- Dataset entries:
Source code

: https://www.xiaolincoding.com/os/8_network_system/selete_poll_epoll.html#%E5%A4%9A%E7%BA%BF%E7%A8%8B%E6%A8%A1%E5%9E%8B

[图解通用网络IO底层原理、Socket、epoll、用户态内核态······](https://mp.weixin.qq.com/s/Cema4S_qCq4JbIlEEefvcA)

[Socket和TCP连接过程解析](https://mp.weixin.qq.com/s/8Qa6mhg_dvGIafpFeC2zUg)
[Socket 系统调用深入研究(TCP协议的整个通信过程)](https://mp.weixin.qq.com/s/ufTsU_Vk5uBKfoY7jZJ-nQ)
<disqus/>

==

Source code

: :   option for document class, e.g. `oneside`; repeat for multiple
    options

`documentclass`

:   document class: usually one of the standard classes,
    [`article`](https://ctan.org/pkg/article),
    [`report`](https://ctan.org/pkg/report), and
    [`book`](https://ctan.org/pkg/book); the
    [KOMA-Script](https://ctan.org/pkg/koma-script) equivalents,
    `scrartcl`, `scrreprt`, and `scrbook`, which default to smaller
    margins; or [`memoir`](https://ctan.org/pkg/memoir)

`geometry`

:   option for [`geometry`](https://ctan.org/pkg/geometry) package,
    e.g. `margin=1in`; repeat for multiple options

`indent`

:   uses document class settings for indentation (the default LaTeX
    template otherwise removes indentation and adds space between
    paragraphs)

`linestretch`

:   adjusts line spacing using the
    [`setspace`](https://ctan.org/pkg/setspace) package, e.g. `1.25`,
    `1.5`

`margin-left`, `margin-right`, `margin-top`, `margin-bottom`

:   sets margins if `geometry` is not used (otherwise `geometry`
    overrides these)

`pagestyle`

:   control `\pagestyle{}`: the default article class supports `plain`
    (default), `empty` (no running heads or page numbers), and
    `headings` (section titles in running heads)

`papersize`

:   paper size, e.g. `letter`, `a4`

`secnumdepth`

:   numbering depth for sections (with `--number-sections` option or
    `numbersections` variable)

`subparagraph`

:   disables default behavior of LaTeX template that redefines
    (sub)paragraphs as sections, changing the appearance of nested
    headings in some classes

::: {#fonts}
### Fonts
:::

- Exercise instructions: Your answer should consist of copies of the lines above that include the string "running".

- Exercise output:
    (default), `empty` (no running heads or page numbers), and
    `headings` (section titles in running heads)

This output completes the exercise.